■ **Document extract**:

My suppressor's designed for sustained (even full-auto) 5.56 use, so when using it with .22LR, it's VERY quiet. With 'normal' subsonics, the loudest noise literally is the bolt cycling.

However, (comma), using the 60-grain SSS load, the ejection-port noise IS very pronounced, to the point where IT is the loudest thing upon firing; a pronounced "pop". I assume this to be due to the heavy projectile, combined with the blowback nature of the .22 unit's bolt. Assuming similar velocity with this much heavier bullet, in a blowback action, means the bolt's got more force pushing it back, to open and eject; which (again, I assume) means it's opening faster (more force pushing against the bolt than normal). Opening faster means opening sooner after ignition, which means opening with more pressure still in the chamber/barrel; which means more is going to escape out the ejection port.

[Dataset entries]
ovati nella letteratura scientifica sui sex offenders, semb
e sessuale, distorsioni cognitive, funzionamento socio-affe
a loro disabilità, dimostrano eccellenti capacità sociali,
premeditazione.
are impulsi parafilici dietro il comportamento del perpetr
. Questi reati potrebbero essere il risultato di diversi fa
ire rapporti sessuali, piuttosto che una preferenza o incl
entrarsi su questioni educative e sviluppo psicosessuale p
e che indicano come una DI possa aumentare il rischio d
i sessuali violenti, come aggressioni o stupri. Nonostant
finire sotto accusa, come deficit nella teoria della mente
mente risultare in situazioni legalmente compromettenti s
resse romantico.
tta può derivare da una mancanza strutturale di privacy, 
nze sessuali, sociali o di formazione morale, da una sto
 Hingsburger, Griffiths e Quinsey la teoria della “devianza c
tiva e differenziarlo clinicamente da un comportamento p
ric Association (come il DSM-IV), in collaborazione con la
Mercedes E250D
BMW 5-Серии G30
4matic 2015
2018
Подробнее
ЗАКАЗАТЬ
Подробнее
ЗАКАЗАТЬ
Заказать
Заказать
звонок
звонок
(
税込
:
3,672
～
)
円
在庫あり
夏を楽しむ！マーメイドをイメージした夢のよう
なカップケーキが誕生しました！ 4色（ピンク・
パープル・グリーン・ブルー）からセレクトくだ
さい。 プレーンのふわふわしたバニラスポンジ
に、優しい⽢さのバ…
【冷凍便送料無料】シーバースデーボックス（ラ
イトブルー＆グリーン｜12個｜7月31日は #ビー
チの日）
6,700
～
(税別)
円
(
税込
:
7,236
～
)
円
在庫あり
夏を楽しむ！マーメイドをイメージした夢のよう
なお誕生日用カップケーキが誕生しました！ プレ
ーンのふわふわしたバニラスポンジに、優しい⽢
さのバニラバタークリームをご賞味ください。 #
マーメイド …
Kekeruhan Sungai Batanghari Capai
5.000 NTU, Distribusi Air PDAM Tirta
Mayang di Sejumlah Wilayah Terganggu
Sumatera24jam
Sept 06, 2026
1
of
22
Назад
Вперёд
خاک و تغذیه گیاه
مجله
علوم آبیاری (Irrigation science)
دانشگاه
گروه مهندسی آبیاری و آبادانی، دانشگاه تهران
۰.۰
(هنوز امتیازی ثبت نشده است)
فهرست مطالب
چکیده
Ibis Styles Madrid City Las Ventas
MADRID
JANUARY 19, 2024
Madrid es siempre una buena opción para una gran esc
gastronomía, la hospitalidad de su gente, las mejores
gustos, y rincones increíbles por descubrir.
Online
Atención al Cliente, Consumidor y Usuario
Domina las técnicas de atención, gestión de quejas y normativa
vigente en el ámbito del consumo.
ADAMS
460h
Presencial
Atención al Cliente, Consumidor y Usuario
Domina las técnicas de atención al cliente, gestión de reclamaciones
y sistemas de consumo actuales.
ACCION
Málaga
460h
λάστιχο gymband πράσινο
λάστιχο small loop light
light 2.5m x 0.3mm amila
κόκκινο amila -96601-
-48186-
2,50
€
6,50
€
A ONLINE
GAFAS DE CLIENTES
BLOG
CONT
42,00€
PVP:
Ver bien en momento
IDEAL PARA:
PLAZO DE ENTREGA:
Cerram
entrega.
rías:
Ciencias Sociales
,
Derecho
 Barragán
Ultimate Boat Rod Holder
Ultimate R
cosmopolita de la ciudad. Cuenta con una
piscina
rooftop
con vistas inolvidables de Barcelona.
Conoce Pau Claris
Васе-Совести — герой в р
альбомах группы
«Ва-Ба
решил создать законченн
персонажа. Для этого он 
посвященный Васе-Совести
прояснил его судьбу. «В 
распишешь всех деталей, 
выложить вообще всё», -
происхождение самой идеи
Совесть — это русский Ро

■ **Work to complete**:
1. Write out every remark enclosed in parentheses in the post about suppressor noise, in the order they appear.
2. Write the next few sentences of the post about suppressor noise, picking up after its final sentence.
The listing has no connection to the post about suppressor noise.

■ **Response list**:
1.
(even full-auto)
(comma)
(again, I assume)
(more force pushing against the bolt than normal)

2.
Also, could be that the SSS is using coarser or slower-burning powder; that could be a factor as well.

I'm no physicist, and the "why" of it are just assumptions on my part. But there's no question that with the 60-grain SSS load, the gun's a LOT louder than with the 38-grain Remington subs I usually use. It's just one of those things you just learn by experimenting; rather than just assume (as I would have) that all subsonic .22's would be similarly quiet.